Augmenting healthy brain magnetic resonance images using generative adversarial networks.

Abstract

Machine learning applications in the medical sector face a lack of medical data due to privacy issues. For instance, brain tumor image-based classification suffers from the lack of brain images. The lack of such images produces some classification problems, i.e., class imbalance issues which can cause a bias toward one class over the others. This study aims to solve the imbalance problem of the "no tumor" class in the publicly available brain magnetic resonance imaging (MRI) dataset. Generative adversarial network (GAN)-based augmentation techniques were used to solve the imbalance classification problem.
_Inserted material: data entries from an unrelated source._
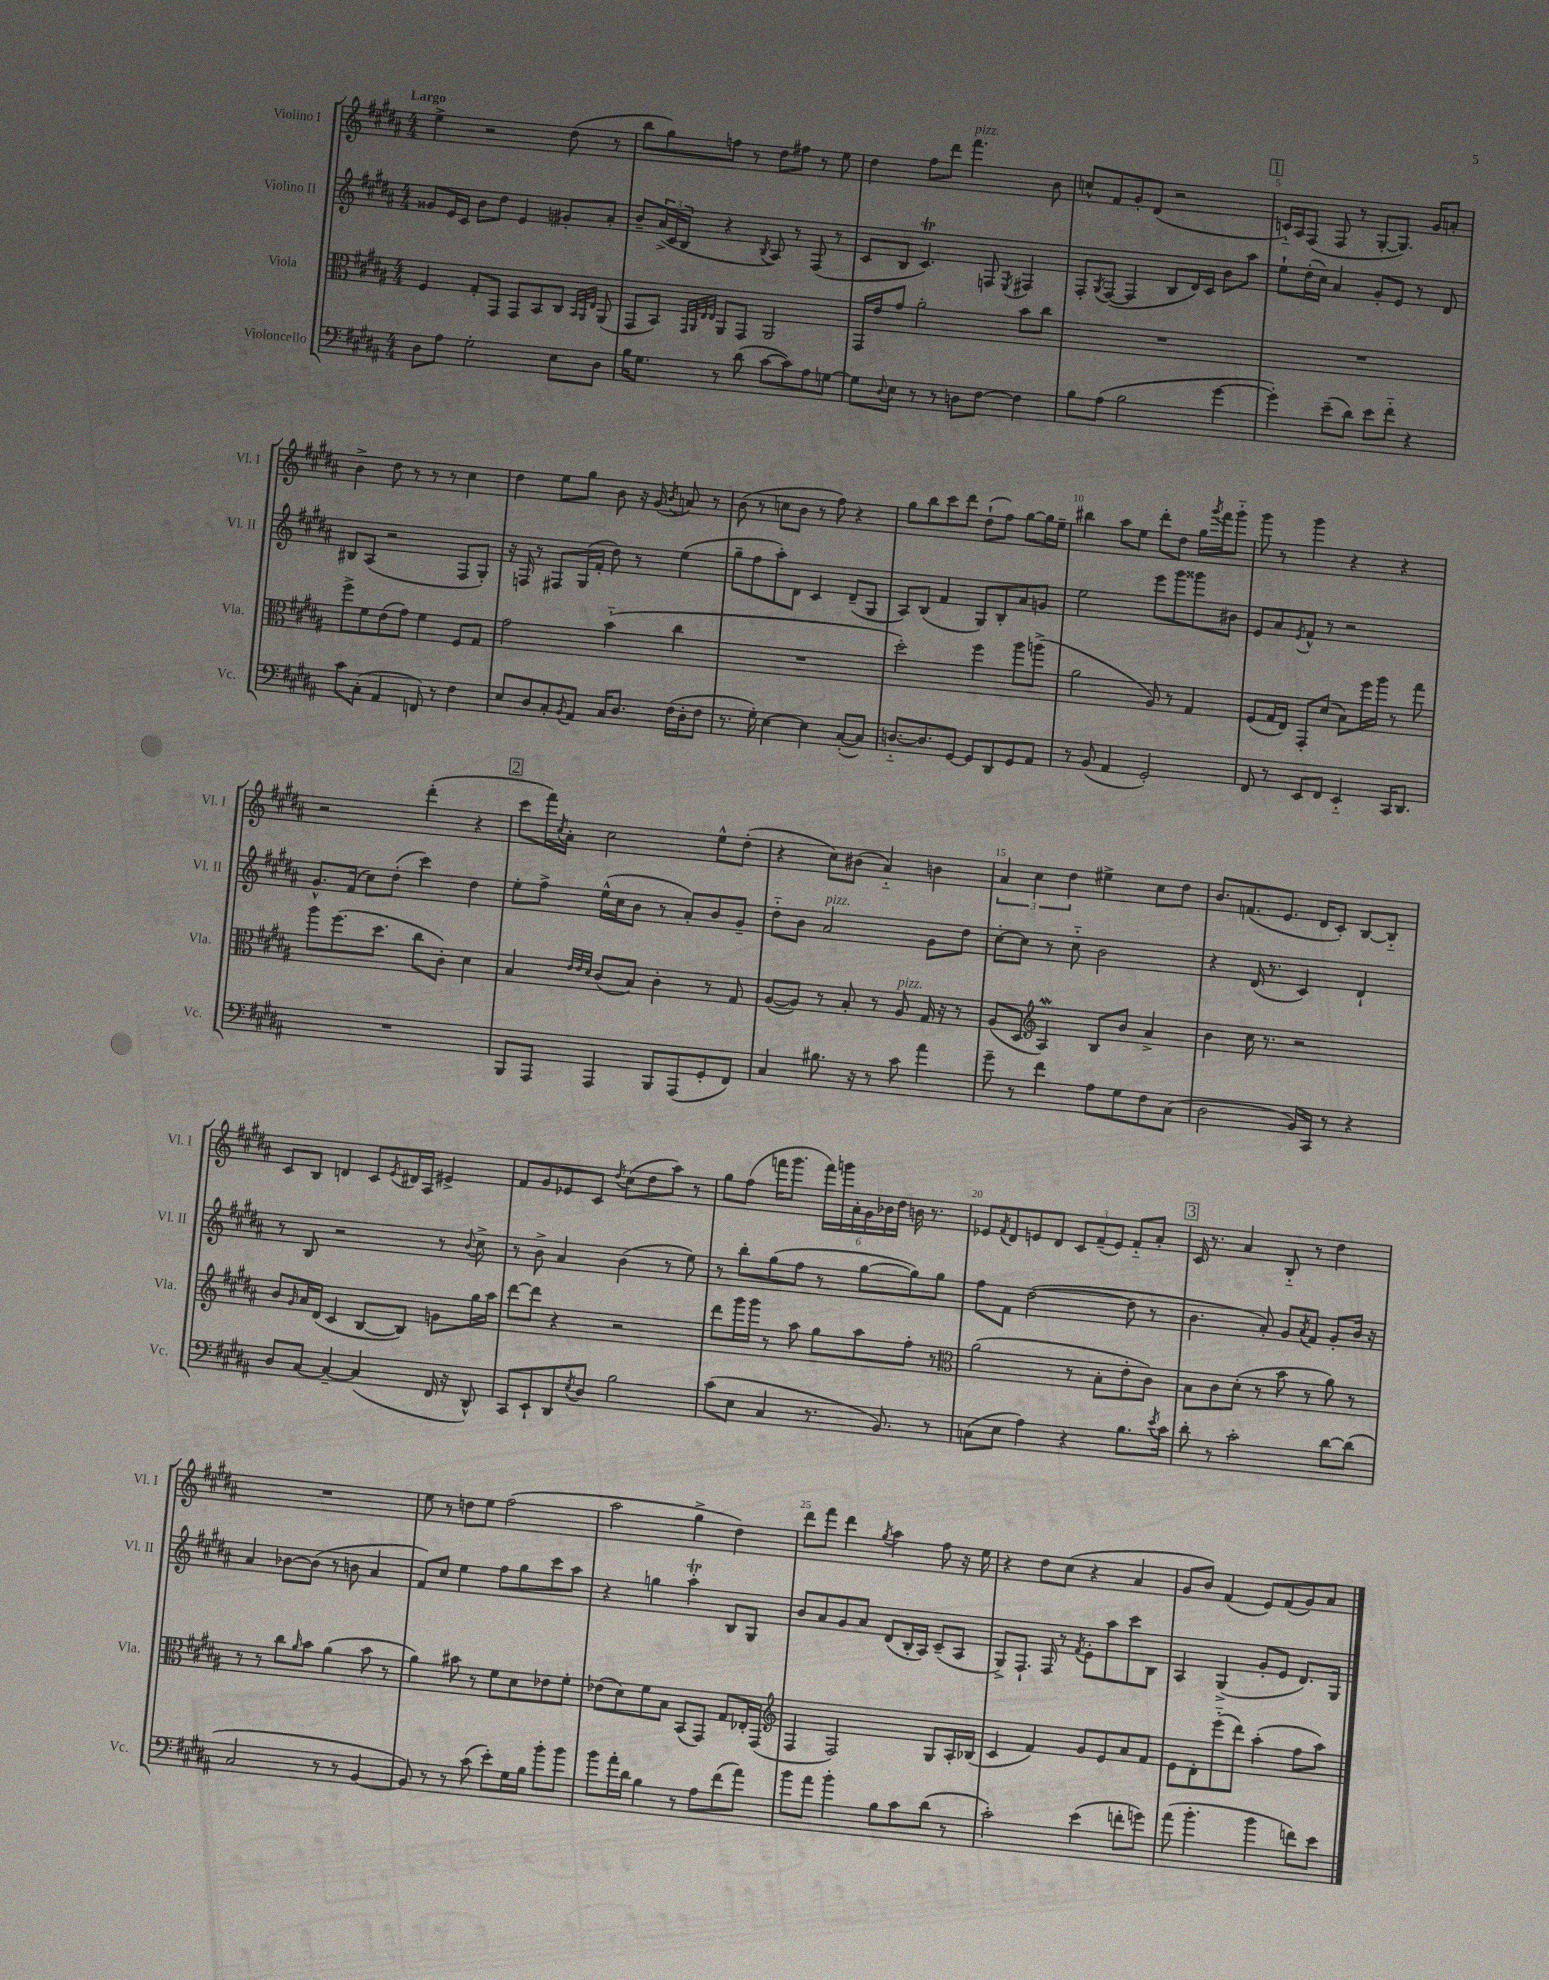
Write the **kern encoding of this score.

**kern	**kern	**kern	**kern
*staff4	*staff3	*staff2	*staff1
*clefF4	*clefC3	*clefG2	*clefG2
*k[f#c#g#d#a#]	*k[f#c#g#d#a#]	*k[f#c#g#d#a#]	*k[f#c#g#d#a#]
*M4/4	*M4/4	*M4/4	*M4/4
8D#\L	4F#/	8g##/L	4ee^\
8A#\J	.	16e/L	.
.	.	16c#/JJ	.
2G#'\	8G#'/L	8b\L	2r
.	8GG#/J	8dd#\J	.
.	8GG#/L	4e/	.
.	8BB/	.	.
8E\L	8C#/J	8g#'/L	(8dd#\
.	32qqBB/LLL	.	.
.	32qqAA#/	.	.
.	32qqE/JJJ	.	.
8D#\J	(8AA#/	8a#'/J	8r
=	=	=	=
16B\LK	8GG#/L	8b~/L	8bb\L
8.G#\J	.	.	.
.	8BB/J)	(24a#^/L	8gg#\)
.	.	24c#/	.
.	.	24B/JJ	.
.	32qqGG#/LLL	.	.
.	32qqAA#/	.	.
.	32qqE/	.	.
.	32qqE/JJJ	.	.
8r	8AA#/L	4r	8ff\J
(8d#\	8GG#/J	.	8r
.	.	8qB/	.
[8c#\L	2AA#/	8A#/)	8dd#\L
8c#\])	.	8r	8ff#\J
8A#\	.	(8F#/	8r
[8G\J	.	8r	8ee\
=	=	=	=
8G\]L	16GG#/LL	8c#/L	4dd#\
.	16e/J	.	.
8qqD#/	.	.	.
8E\J	8g#/J	8B/J	.
8r	2a#'\	4.c#/)	8ff#\L
8r	.	.	8ddd#\J
8D\L	.	.	4.fff#\
[8F#\J	.	8F/	.
.	.	8qE/	.
4F#\]	8b\L	4F#/	.
.	8cc#\J	.	8b\
=	=	=	=
8B\L	1r	8F#'/L	8cc^^/L
.	.	8qG#/	.
(8A#\J	.	([8F#/J	8f#/
2B\	.	4F#/]	8g#'/
.	.	.	(8d#/J
.	.	8B/L	2r
.	.	16d#/L)	.
.	.	16c#/JJ	.
[4g#\	.	8b\L	.
.	.	8aa#\J	.
=	=	=	=
4g#'\])	1r	8ee`\L	16c'~/LL)
.	.	.	16A#/J
.	.	(16dd#'\L	(8F#/J
.	.	16cc#\JJ)	.
(8e~\L	.	4a#/	8F#/
8d#\J)	.	.	8r
8e\L	.	8g#'/L	[8G#'/L
8f#'~\J	.	8e/J	8.G#/]J)
4r	.	8r	.
.	.	.	16g#/LK
.	.	8d#/	8a'/J
=	=	=	=
8c#\L	8ff#^\L	8B#/L	4b^\
(8C#'\J	8f#\	(8A#/J	.
4AA#/	(8e\	2r	8dd#\
.	8g#\J)	.	8r
8FF/)	4f#\	.	8r
8r	.	.	8r
4F#\	8F#/L	8F#/L	4cc#\
.	8G#/J	8G#'/J)	.
=	=	=	=
8E/L	2g#\	16r	4dd#\
.	.	16F/	.
8D#/	.	8r	.
8C#'/	.	8F#/L	8ee\L
8qBB/	.	.	.
8AA#/J	.	(16G#/L	8gg#\J
.	.	16f#'/JJ	.
16C#/LK	(4b'~\	8dd#\)	8b\
8.D#/J	.	.	.
.	.	8r	16r
.	.	.	(16g#/
.	.	.	8qb/
(16F#\LL	4cc#\	(4ee\	8a/)
16D#'\J	.	.	.
8F#\J	.	.	8r
=	=	=	=
8.r	1r	8gg#~\L	(8b\
.	.	8ff#\	8r
16G#'\)	.	.	.
[4E\	.	8aa#'\)	8cc\L
.	.	8d#\J	8b\J
4E\]	.	4c#/	8r
.	.	.	8ff#\)
([8C#'/L	.	(8d#~/L	4r
8C#/]J)	.	8G#/J	.
=	=	=	=
[8.D'~/L	2dd#'\)	8A#/L)	8gg#\L
.	.	(8B/J	8bb\
8.D/]	.	.	.
.	.	4f#/	8ccc#\
[8GG#/J	.	.	8ddd#\J
8GG#/]L	4ff#\	8G#/L)	(8dd#`\L
8DD#/	.	8B'/	8ff#\J)
8GG#/	8aa#\L	8a#/	[8gg#\L
8AA#/J	(8aa^\J	8g/J	16gg#\]L
.	.	.	16ee~\JJ
=	=	=	=
8r	2a#\	2ee\	4bb#\
(8BB/	.	.	.
4AA#/	.	.	8aa#\L
.	.	.	8ee\J
2GG#'/)	8A#/)	8eee\L	8ddd#'\L
.	8r	8ggg#\	8dd#\J
.	4G#/	8ggg##\	16gg#\LL
.	.	.	8qggg#/
.	.	.	16fff#\J
.	.	8b#\J	8ggg#'~\J
=	=	=	=
8FF#/	(8F#/L	8e/L	8ggg#\
8r	16G#/L	8a#/	8r
.	16E/JJ)	.	.
.	.	8qe/	.
8EE/L	8GG#'/L	8f#^^/J	4ggg#\
8FF#/J	(8d#/J	8r	.
4EE'~/	8B\L)	2r	4r
.	16ff#\L	.	.
.	16aa#\JJ	.	.
16CC#/LK	8r	.	4r
8.DD#/J	.	.	.
.	8gg#\	.	.
=	=	=	=
1r	8aa#\L	8.g#^^/L	2r
.	(8.ff#\	.	.
.	.	(16f#/Jk	.
.	.	8cc#\L)	.
.	8.dd#\J	.	.
.	.	(8dd#'\J	.
.	8cc#\L	4ccc#\)	(4ddd#'\
.	8c#'\J)	.	.
.	4d#\	4dd#\	4r
=	=	=	=
8BBB/L	4B/	8ee'\L	8ccc#\L
8AAA#/J	.	8ff#^\J	16fff#\L)
.	.	.	8qcc#/
.	.	.	16a#'\JJ
.	32qqe/LLL	.	.
.	32qqe/	.	.
.	32qqd#/JJJ	.	.
4AAA#/	(8c#/L	(16ee^^\LL	2cc#\
.	.	16cc#\J	.
.	8B/J)	8b\J	.
8BBB/L	4c#'\	8r	.
(8AAA#/	.	8a#'/L)	.
8GG#'/	8r	8b/	8ee^^\L
8FF#/J)	8G#/	8g#~/J	(8dd#'\J
=	=	=	=
4C#/	([8A#/L	8dd#'~\L	4r
.	8A#/]J)	8b\J	.
8.B#\	8r	2a#/	8cc#\L)
.	8B'/	.	(8b#\J
16r	.	.	.
8r	8r	.	4a#'~/)
8c#\	8A#/	.	.
4a#\	16G#/	8g#\L	4b\
.	16r	.	.
.	8r	8dd#\J	.
=	=	=	=
8g#~\	(8A#/L	[8cc#'\L	6a#/
8r	8D#/J	8cc#\]J	.
.	.	.	6cc#\
*	*clefG2	*	*
4f#\	4A#/)	8r	.
.	.	.	6dd#\
.	.	8cc#'~\	.
8A#\L	8B/L	2b\	4ee#^\
8G#\	8b/J	.	.
8F#\	4a#^/	.	8cc#\L
(8C#\J	.	.	8dd#\J
=	=	=	=
2D#\	4b\	4r	8.b/L
.	.	.	(8.f/
.	16cc#\	(16d#/	.
.	8.r	8.r	.
.	.	.	8.e/J
16BB/LL)	2r	4c#/)	.
16CC#/JJ	.	.	16d#/LK
8r	.	.	8c#'/J)
4r	.	4d#`/	[8B/L
.	.	.	8B'~/]J
=	=	=	=
8D#/L	8b/L	8r	8c#/L
.	16qqg#/	.	.
[8C#/J	16a#/L	8B/	8B/J
.	(16d#/JJ	.	.
4C#~/_	4c#/	2r	4d/
(4C#/]	[8B/L	.	8c#/L
.	.	.	8qe/
.	8B/]J)	.	16d#/L
.	.	.	16A#/JJ
16FF#/	8g\L	8r	4e#^/
16r	.	.	.
.	.	8qqb/	.
8DD#^^/)	16gg#\L	8cc#^\	.
.	16aa#\JJ	.	.
=	=	=	=
8CC#/L	[8ddd#\L	8r	8f#/L
8EE`/	8ddd#\]J	8b^\	8g#/
8DD#/	4r	4a#/	8e-/
8qE/	.	.	.
8D#/J	.	.	8c#/J
.	.	.	8qdd#/
2B\	2r	(4b\	(8cc#\L
.	.	.	8dd#\
.	.	8r	8aa#\J)
.	.	8ee\)	8r
=	=	=	=
(8c#\L	8ddd#\L	8r	8gg#\L
8E\J	16ggg#\L	8bb'\L	(8ff#\J
.	16ggg#\JJ	.	.
4C#/	8r	(8gg#\	16fff\LK
.	.	.	8.ggg#\J
.	8aa#\	8ff#\J	.
8.r	8gg#\L	8r	24fff\LL)
.	.	.	24ggg\
.	.	.	24a#'\
.	8aa#\	[8gg#\L	24g#\
.	.	.	24b-\
8.BB/)	.	.	.
.	.	.	24dd#\JJ
.	8ff#'\J	8gg#\])	16b\
.	.	.	8.r
8r	8r	8gg#\J	.
=	=	=	=
*	*clefC3	*	*
(8C\L	(2a#\	8ff#\L	8e-/L
.	.	.	8qf#/
8E\J	.	8f#\J	8d#/
4A#\)	.	([2dd#\	8e/
.	.	.	8d#/J
4r	8r	.	12c#/L
.	.	.	(12f#~/
.	8B'\L	.	.
.	.	.	12e/J)
8.B\L	8e'\	8dd#\]	8f#'~/L
.	8c#\J)	8r	8a#'/J
8qe/	.	.	.
16c#\Jk	.	.	.
=	=	=	=
8d#'\	8B\L	4.b\	16c#/
.	.	.	8.r
8r	8c#\	.	.
2c#'\	(8d#'\J	.	4a#/
.	8r	8a#'/)	.
.	8b\	8g#/L	8B'~/
.	.	8qa#/	.
.	8r	8f#/J	8r
[8d#\L	8a#\)	8g#'/L	4dd#\
(8d#\]J	8r	16b/Jk	.
.	.	16r	.
=	=	=	=
2C#/	8r	4a#/	1r
.	8r	.	.
.	8cc#\L	[8b-\L	.
.	16qqa#/	.	.
.	8b\J	(8b-\]J	.
8r	(4a#\	8r	.
8r	.	8b\	.
[4BB/	8b\	4a#/	.
.	8r	.	.
=	=	=	=
8BB/])	4a#\)	8f#/L)	8ee\
8r	.	8cc#/J	8r
8r	8b#\	4ee\	8dd\L
(8c#\	8r	.	8ee\J
8e'\L)	8f#\L	8ff#\L	(2ff#\
16G#\L	8d#\	8gg#\	.
16B\JJ	.	.	.
8b'\L	8e-\	8ccc#\	.
8b\J	8f#'\J	8aa#\J	.
=	=	=	=
8b\L	(8e-\L	4r	2aa#\
16a#'\L	8d#\)	.	.
16d#\JJ	.	.	.
4B\	8f#\	4gg\	.
.	8B\J	.	.
8r	(8BB/L	4aa#'\	4gg#^\
8A#\L	8GG#/J)	.	.
(8f#\	8G#/L	8B/L	4dd#\)
8a#\J)	16E-'/L	8G#/J	.
.	(16GG#/JJ	.	.
=	=	=	=
*	*clefG2	*	*
8b\L	4F#/	8b/L	8ddd#\L
8a#\J	.	8a#/	8fff#\J
4b'\	2F#/)	8g#/	4ddd#\
.	.	8a#/J	.
.	.	.	8qgg#/
8B\L	.	(8d#/L	4aa#\
8c#\	.	16B'/L	.
.	.	16A#/JJ)	.
(8d#\J	8G#/L	(8c#~/L	8ff#\
8r	16A#'/L	8A#/J	16r
.	(16B-/JJ	.	16ee\
=	=	=	=
2c#'\)	4c#/	8G#^/L)	4r
.	.	8.F#`/J	.
.	4f#/)	.	8dd#\L
.	.	16F#/	.
.	.	8r	(8cc#\J
.	.	8qf#/	.
(4e\	8g#/L	8e'\L	4r
.	8e/	8aa#\	.
8f'\L	8a#/	8ccc#\	4a#/
8g\J)	8f#/J	8B\J	.
=	=	=	=
(8a#\	8e\L	4A#/	8g#/L
4.b'\	8d#'\	.	8b/J)
.	(8eee'~\	(4G#^/	(4f#/
.	8ddd#\J)	.	.
4b\	(4aa#'\	8g#'/L	8e/L)
.	.	8e/J	(8f#/
8f\L)	8ff#\L	8.d#/L)	8g#/)
8e\J	8aa#\J)	.	8a#/J
.	.	16G#/Jk	.
==	==	==	==
*-	*-	*-	*-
Specifically, deep convolutional GAN (DCGAN) and single GAN (SinGAN). Moreover, the traditional-based augmentation techniques were implemented using the rotation method. Thus, several VGG16 classification experiments were conducted, including (i) the original dataset, (ii) the DCGAN-based dataset, (iii) the SinGAN-based dataset, (iv) a combination of the DCGAN and SinGAN dataset, and (v) the rotation-based dataset. However, the results show that the original dataset achieved the highest accuracy, 73%. Additionally, SinGAN outperformed DCGAN by a significant margin of 4%. In contrast, experimenting with the non-augmented original dataset resulted in the highest classification loss value, which explains the effect of the imbalance issue. These results provide a general view of the effect of different image augmentation techniques on enlarging the healthy brain dataset.